Social Media is Not Healthy for Teens

Cam Smith, Staff Reporter

I got Instagram in the 4th grade. Despite the age limit being 13, I was 8 years old scrolling through my feed seeing what the “perfect image” was, and that’s what I strived to be. 

A Pew Research Center study found that 81% of teens feel more connected to their friends through social media. Most teens reported that the benefits of social media outweigh the risks, that social media is worth having. However,  the statistics say differently. 

Instagram was created in the 2010s as a fun photo-sharing app. A recent study by The Child Mind Institute found that most teenagers and young adults who spend their time on social media sites such as Facebook, Twitter, Instagram, and other social media platforms were shown to have a substantially higher rate of reported depression from those who do not use social media. (13-66%). Not just a fun photo-sharing app. 

The earlier an individual starts on social media, the greater impact it has on them, especially in young girls. The beauty standard for girls consists of being skinny, but only in certain places, light skin, blue eyes, blonde hair, the list goes on. 

This is  detrimental to girls’ confidence and social media perpetuates this unrealistic beauty standard even more. One of the leading causes of body dysmorphia and other eating disorders is the beauty standard.  A Macquarie University study revealed that even 30 minutes spent on social media apps can make women fixate negatively on weight and appearance.  

Social media takes a huge chunk of our time daily. Spending 3 hours online takes away from doing something far more valuable that’s good for our well-being such as spending time outside, exercising, participating in art or sports, or spending time with family and friends.

Another danger of social media would be cyberbullying. Kids will say things that they would never say to your face in one hundred years online. According to a study done by the Pew Research Center 59% of US teens have been bullied or harassed online, and a similar share say it’s a major problem for people their age.  

 I would be a hypocrite if I said I have never used or enjoyed social media. There are some pros to social media. Keeping in touch with friends and family, speeding up communication, and being a creative outlet are just a few benefits, but they do not outweigh the costs. 

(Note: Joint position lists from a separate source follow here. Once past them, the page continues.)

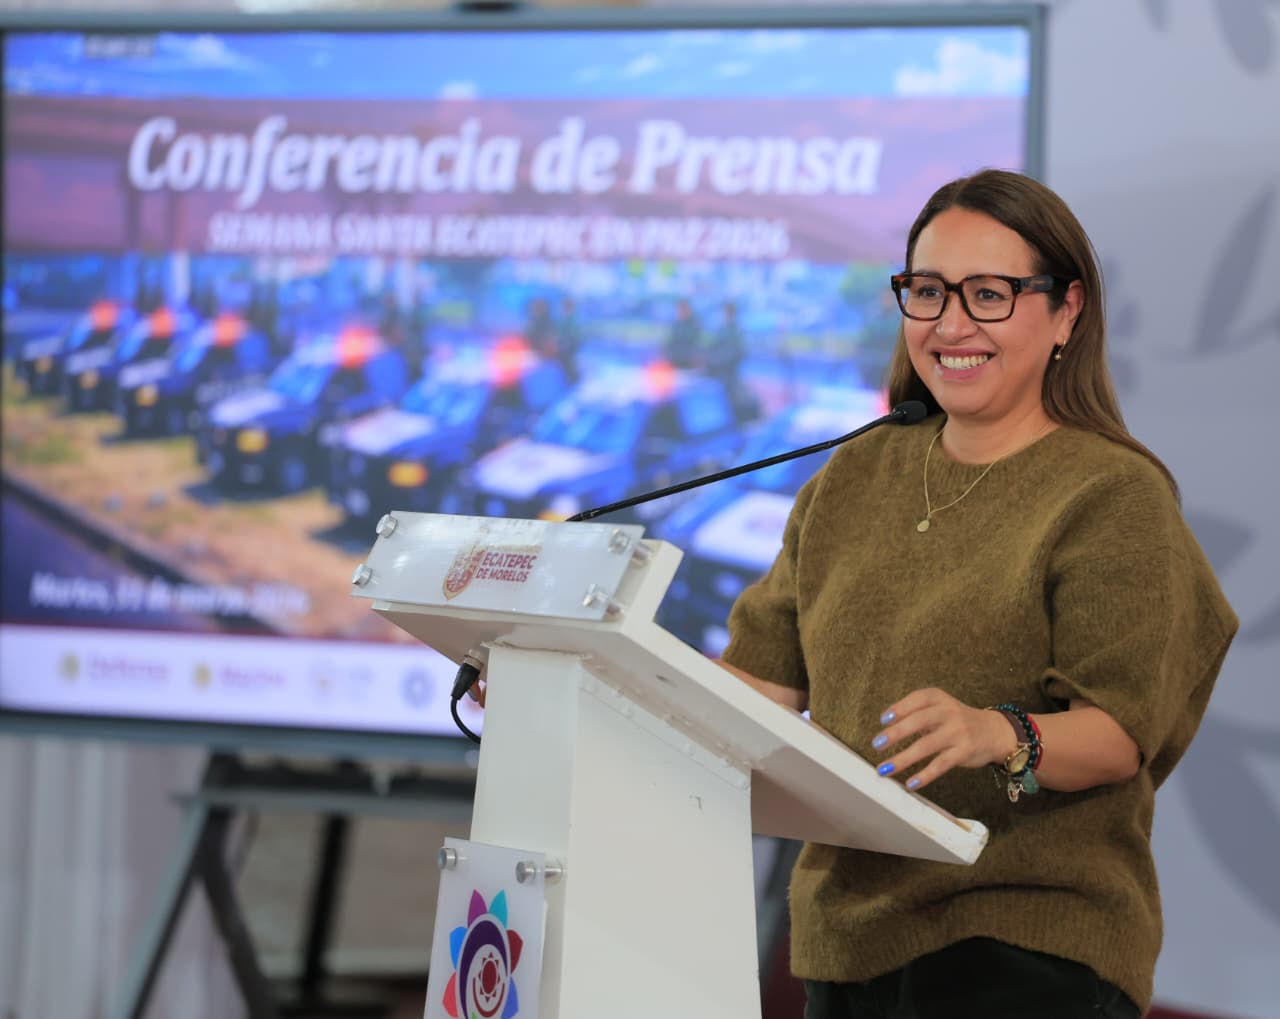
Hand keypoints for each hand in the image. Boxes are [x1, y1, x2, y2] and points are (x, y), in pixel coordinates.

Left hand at [871, 688, 1014, 791]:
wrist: (995, 732)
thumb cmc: (957, 720)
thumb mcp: (940, 708)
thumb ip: (917, 714)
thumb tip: (886, 729)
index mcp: (939, 698)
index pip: (917, 699)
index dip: (899, 708)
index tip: (883, 719)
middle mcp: (948, 712)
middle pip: (919, 721)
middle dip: (896, 733)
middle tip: (876, 744)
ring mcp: (957, 732)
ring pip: (926, 746)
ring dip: (903, 759)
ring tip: (884, 769)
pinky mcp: (964, 751)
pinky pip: (941, 764)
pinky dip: (924, 775)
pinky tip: (910, 783)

Two weeks ago, I decided to take a break from social media, which includes Snapchat, Instagram and Tik Tok. As any normal teenager would be, I wasn’t used to waking up and not mindlessly scrolling through Tik Tok. It was weird at first, but in these two weeks, I have noticed a significant change in my life. 

I have noticed that I’m living more in the moment, I’m not so sucked into my phone like I was before. I’m not saying I don’t miss seeing what my friends are up to on their Snapchat stories or what the latest Tik Tok trend is, but I do see myself happier without social media. 

Social media is not healthy for teenagers and especially not for an 8-year-old girl. That image of the “perfect appearance” I strived to be shouldn’t be in any young person’s mind. I’m left wondering: Is social media for teens really worth it?